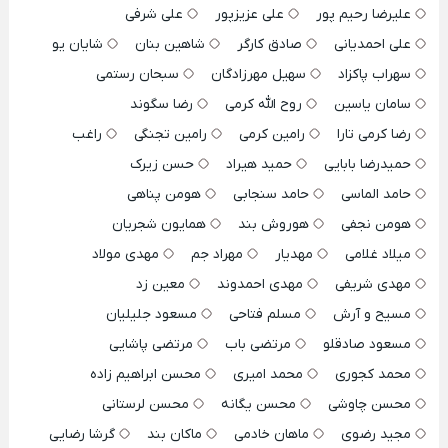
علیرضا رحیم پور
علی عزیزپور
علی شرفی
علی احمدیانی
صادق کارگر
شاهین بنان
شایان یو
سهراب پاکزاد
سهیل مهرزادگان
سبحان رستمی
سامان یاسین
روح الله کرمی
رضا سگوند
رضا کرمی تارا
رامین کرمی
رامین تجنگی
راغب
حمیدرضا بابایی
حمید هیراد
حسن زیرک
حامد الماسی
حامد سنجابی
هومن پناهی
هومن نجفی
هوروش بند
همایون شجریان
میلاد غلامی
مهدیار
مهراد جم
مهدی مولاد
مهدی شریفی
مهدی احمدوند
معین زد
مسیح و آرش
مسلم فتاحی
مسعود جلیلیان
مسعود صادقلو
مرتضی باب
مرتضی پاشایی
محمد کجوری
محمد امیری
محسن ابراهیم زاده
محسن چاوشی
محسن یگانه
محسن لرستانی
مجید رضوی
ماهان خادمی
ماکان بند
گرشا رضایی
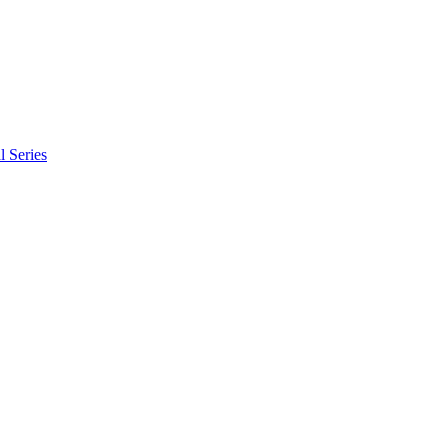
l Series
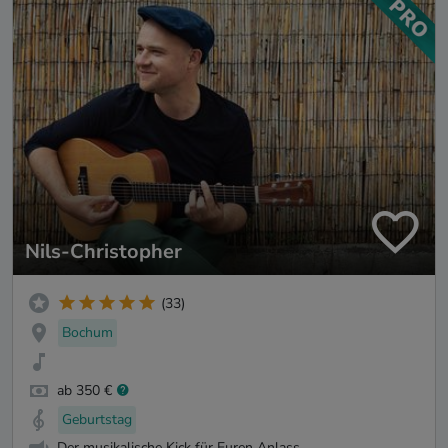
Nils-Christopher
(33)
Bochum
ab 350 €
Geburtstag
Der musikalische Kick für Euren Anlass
--------------------------------
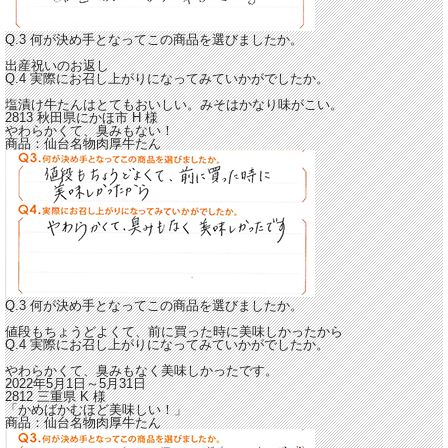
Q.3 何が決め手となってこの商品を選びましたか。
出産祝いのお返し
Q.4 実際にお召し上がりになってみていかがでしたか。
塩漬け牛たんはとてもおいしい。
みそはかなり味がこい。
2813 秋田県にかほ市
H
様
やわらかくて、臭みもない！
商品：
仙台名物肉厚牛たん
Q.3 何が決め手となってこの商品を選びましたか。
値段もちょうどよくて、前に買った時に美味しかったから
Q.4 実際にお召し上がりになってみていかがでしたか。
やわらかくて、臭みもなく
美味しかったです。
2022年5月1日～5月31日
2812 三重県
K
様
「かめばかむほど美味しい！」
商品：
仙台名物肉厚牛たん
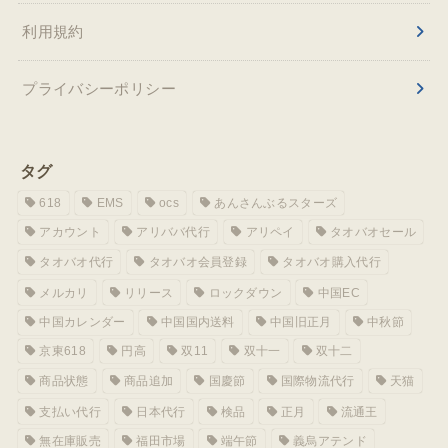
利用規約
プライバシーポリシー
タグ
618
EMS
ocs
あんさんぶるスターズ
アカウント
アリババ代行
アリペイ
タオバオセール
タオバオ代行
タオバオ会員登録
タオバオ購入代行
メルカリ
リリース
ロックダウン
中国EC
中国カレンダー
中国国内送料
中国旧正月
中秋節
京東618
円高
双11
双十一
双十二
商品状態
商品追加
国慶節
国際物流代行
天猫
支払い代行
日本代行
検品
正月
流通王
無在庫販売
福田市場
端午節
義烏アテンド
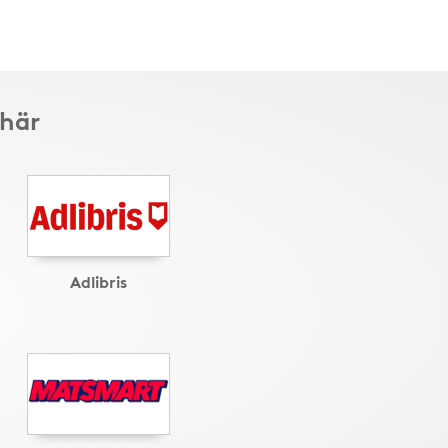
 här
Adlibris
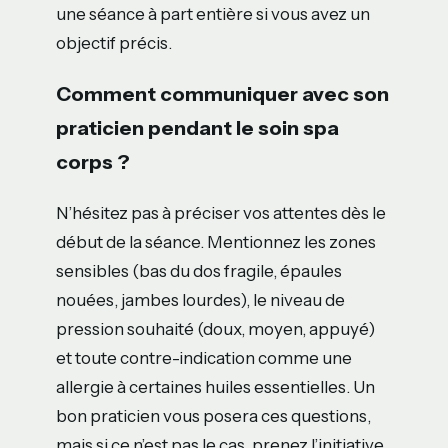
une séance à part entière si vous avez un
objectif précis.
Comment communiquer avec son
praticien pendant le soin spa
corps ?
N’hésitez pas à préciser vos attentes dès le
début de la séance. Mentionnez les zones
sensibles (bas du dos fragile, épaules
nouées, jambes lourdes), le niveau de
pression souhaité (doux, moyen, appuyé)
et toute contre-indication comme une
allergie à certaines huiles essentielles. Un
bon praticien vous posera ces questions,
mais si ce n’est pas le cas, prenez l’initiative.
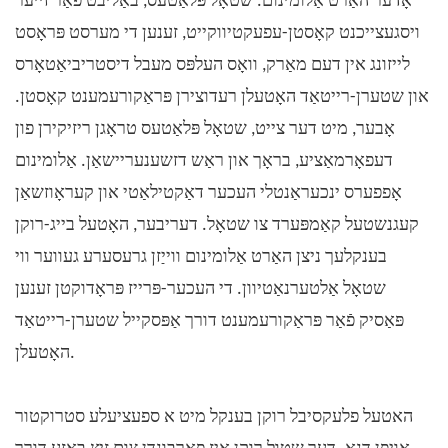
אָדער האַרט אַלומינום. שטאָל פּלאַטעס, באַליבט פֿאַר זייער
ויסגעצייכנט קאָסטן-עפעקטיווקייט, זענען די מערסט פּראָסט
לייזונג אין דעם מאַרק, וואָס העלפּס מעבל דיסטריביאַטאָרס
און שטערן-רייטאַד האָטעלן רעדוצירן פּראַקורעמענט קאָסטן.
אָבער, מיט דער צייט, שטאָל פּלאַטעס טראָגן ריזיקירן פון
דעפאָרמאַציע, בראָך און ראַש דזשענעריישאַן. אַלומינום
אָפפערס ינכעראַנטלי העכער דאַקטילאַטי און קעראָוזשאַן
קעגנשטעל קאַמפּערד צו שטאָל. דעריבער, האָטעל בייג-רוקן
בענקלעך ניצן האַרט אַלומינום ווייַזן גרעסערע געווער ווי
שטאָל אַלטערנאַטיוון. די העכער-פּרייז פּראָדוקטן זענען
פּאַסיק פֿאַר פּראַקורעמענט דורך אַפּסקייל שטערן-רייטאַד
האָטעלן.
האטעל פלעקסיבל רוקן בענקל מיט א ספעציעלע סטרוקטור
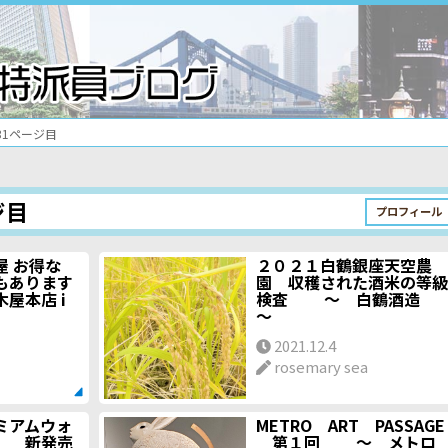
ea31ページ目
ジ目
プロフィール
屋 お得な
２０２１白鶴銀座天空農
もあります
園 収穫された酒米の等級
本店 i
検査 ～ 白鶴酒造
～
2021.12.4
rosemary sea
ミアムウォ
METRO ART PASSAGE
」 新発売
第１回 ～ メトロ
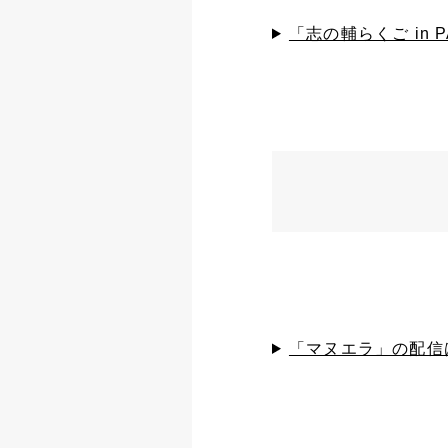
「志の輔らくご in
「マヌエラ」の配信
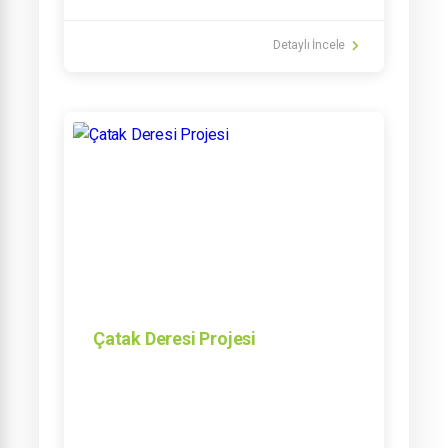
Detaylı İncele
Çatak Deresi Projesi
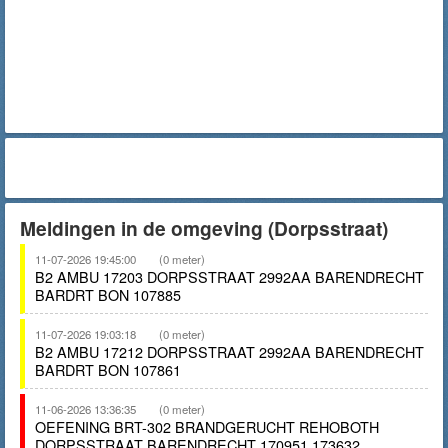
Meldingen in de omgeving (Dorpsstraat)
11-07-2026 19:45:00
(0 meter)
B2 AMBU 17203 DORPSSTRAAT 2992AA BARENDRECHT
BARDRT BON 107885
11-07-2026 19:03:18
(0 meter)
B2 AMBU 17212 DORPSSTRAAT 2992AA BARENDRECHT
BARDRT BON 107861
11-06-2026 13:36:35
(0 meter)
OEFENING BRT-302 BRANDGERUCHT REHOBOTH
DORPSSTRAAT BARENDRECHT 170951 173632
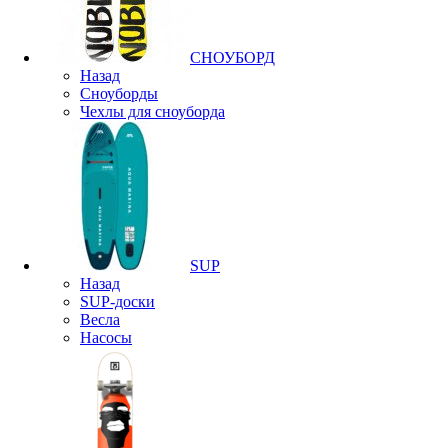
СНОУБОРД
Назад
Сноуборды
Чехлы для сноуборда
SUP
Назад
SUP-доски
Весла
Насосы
--------------------------------
Among the entries above, find every line holding "רוקן" and copy it.

קעגנשטעל קאַמפּערד צו שטאָל. דעריבער, האָטעל בייג-רוקן
האטעל פלעקסיבל רוקן בענקל מיט א ספעציעלע סטרוקטור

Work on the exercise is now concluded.